In 2025, the U.S. entertainment industry faced another difficult chapter. More than 17,000 jobs were cut across television, film, broadcast, news, and streaming in the first eleven months of the year, an 18% increase from 2024. The headlines came frequently but told only part of the story. Beneath the figures lay deeper structural challenges that have been building since the double strikes of 2023, when writers and actors shut down production for months and disrupted an already strained ecosystem.
For many workers, 2025 did not feel like a recovery year but rather a continuation of the turbulence that began when traditional cable revenue declined and digital platforms started cutting costs to satisfy investors. The wave of consolidation that followed mergers, acquisitions, and content library reductions reshaped how studios decide what and who to invest in. Netflix, (NASDAQ: NFLX) and Disney (NYSE: DIS) both spoke openly during the year about reprioritizing profitability over constant content expansion, a theme echoed by nearly every major studio during quarterly earnings calls.
According to PwC’s Global Entertainment & Media Outlook, overall U.S. industry growth slowed to just above 3% in 2025, down from projections earlier in the decade that foresaw double-digit expansion. Deloitte’s Digital Media Trends Report noted that subscription fatigue among consumers has forced streaming companies to reintroduce advertising tiers and scale back large-scale productions that were once used to draw in new viewers. Those strategic recalibrations have a direct consequence: fewer roles for production staff, editors, and creative talent.
“The industry is recalibrating after a decade of overextension,” said Kevin Westcott, Deloitte’s U.S. technology, media, and telecom leader, in a November interview with Variety. “We’ve reached a point where audience demand, technology capability, and production economics are out of sync.” His observation resonates across Hollywood, where studio backlots that once buzzed with back-to-back shoots now face reduced schedules and downsized crews.
Artificial intelligence also entered the discussion in a tangible way.
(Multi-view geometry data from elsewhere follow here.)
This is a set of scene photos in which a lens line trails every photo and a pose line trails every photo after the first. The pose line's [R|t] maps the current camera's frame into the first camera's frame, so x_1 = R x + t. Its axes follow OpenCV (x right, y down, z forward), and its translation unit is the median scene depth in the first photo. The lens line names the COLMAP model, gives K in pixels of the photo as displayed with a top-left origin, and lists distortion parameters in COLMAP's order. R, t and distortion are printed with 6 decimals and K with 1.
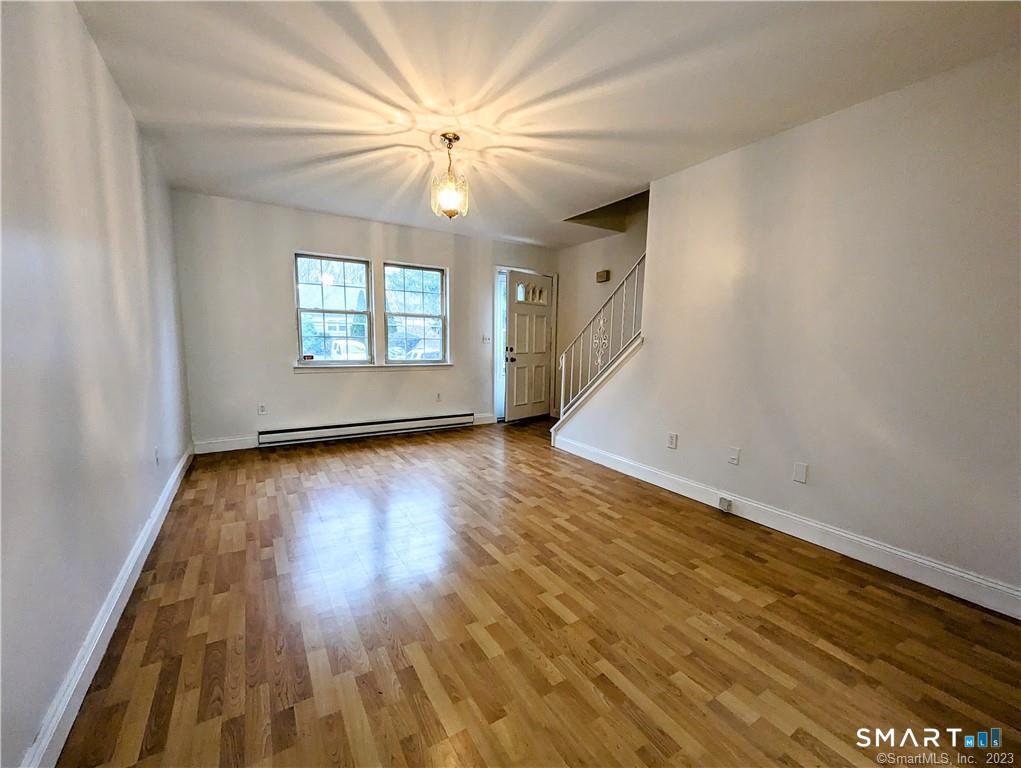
lens RADIAL K [[423.2, 0, 513.8], [0, 423.2, 391.9], [0, 0, 1]] dist [-0.000897, 0.000024]
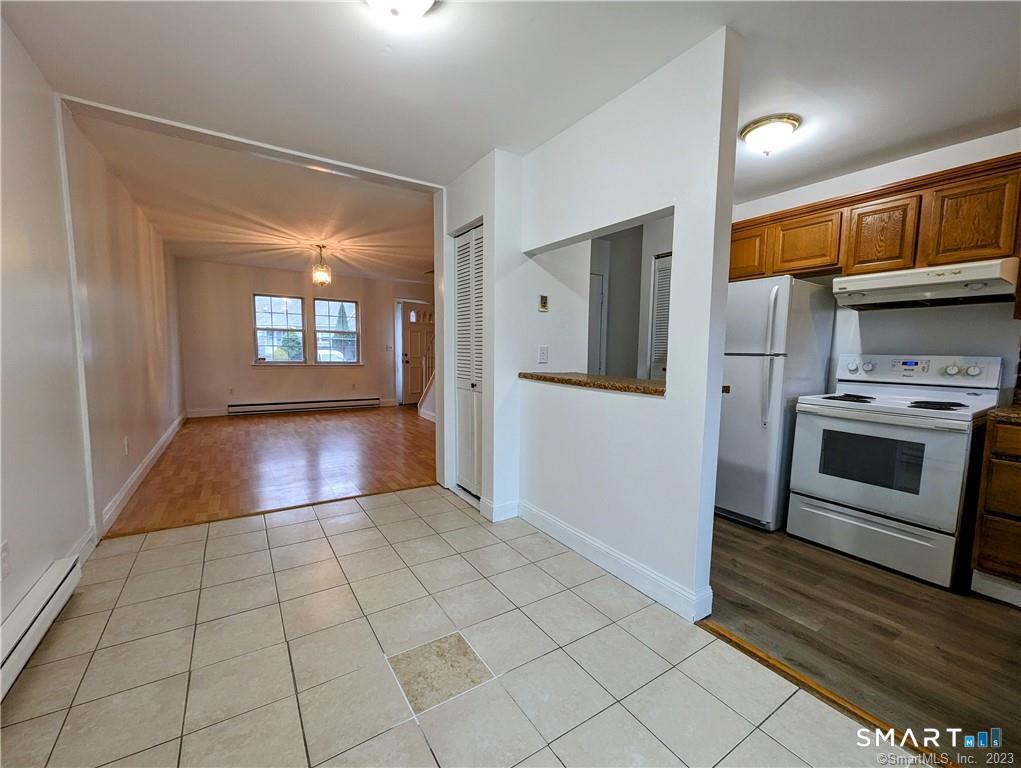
lens RADIAL K [[423.2, 0, 513.8], [0, 423.2, 391.9], [0, 0, 1]] dist [-0.000897, 0.000024]
pose [[0.999879, -0.000970, 0.015532, 0.481857], [0.001343, 0.999710, -0.024052, 0.089664], [-0.015504, 0.024070, 0.999590, -0.658098]]
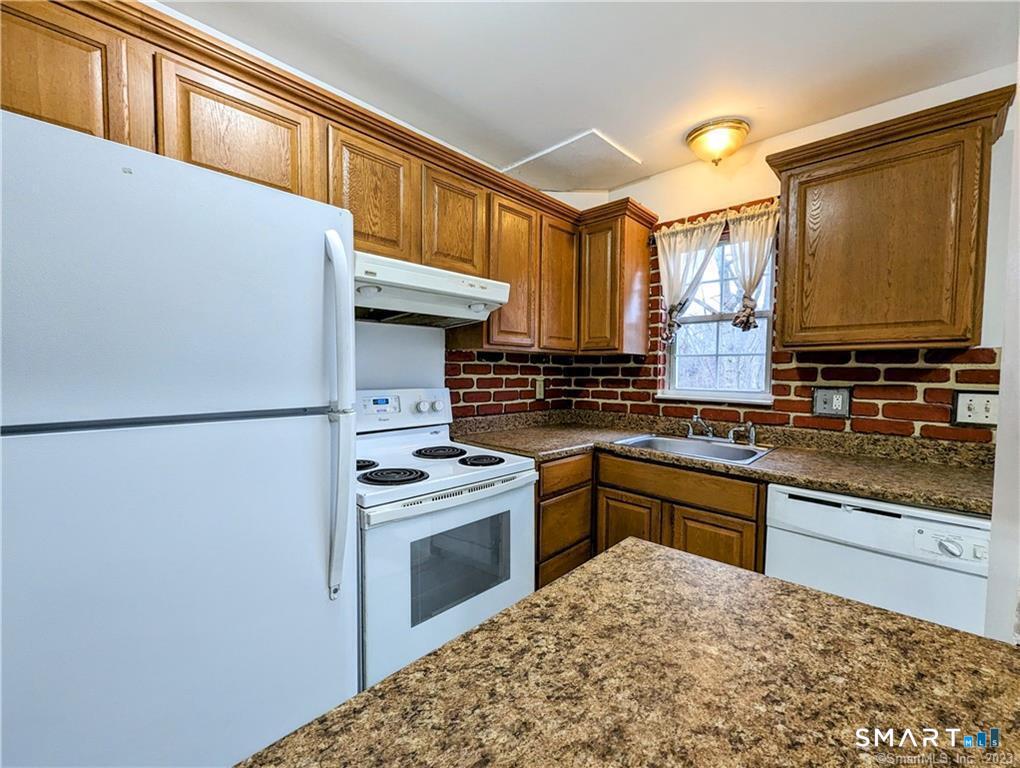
lens RADIAL K [[430.4, 0, 513.8], [0, 430.4, 392.3], [0, 0, 1]] dist [-0.000946, -0.000200]
pose [[-0.249716, -0.064253, 0.966185, 0.621827], [0.106618, 0.989905, 0.093386, -0.007774], [-0.962431, 0.126332, -0.240345, -0.038289]]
While AI-assisted editing tools and script development software have improved efficiency, they have simultaneously raised anxieties about workforce displacement. PwC analysts estimated that automation could reshape up to 20% of behind-the-scenes roles in production and post-production by 2028. That potential transformation creates both optimism and unease some executives frame it as evolution, while labor unions describe it as erosion.
Union dynamics continued to influence employment patterns in 2025. The ripple effects of the 2023 strikes still lingered in negotiations between studios and guilds such as SAG-AFTRA and the Writers Guild of America. These talks increasingly centered on revenue sharing from streaming and protections from AI-generated content. The long-term outcome of these agreements remains uncertain, but they are likely to set precedents that define job stability across the next decade.
Financial analysts suggest that the layoff trend could persist into early 2026, though possibly at a slower pace. McKinsey & Company forecast that production budgets across major studios will decrease by another 5% to 7% next year as companies complete merger integrations and reassess their content pipelines. At the same time, opportunities may emerge in live events, sports broadcasting, and interactive entertainment, which continue to attract new investment as traditional scripted projects contract.
Still, the human dimension cannot be ignored. Each job cut signals a reshaped career, a paused dream, or a disrupted creative process. Industry veterans are increasingly turning to independent production, podcasting, or freelance digital services to stay connected to the field they helped build. While the broader economy continues to show resilience, the business model of Hollywood is being rewritten in real time, balancing cost control with creative ambition.
The story of 2025’s entertainment layoffs is not solely about loss. It reflects an industry rethinking what growth means after years of rapid change. If the past two years redefined what it takes to produce and distribute stories, the next few may decide whether the U.S. entertainment sector can find equilibrium between innovation and sustainability.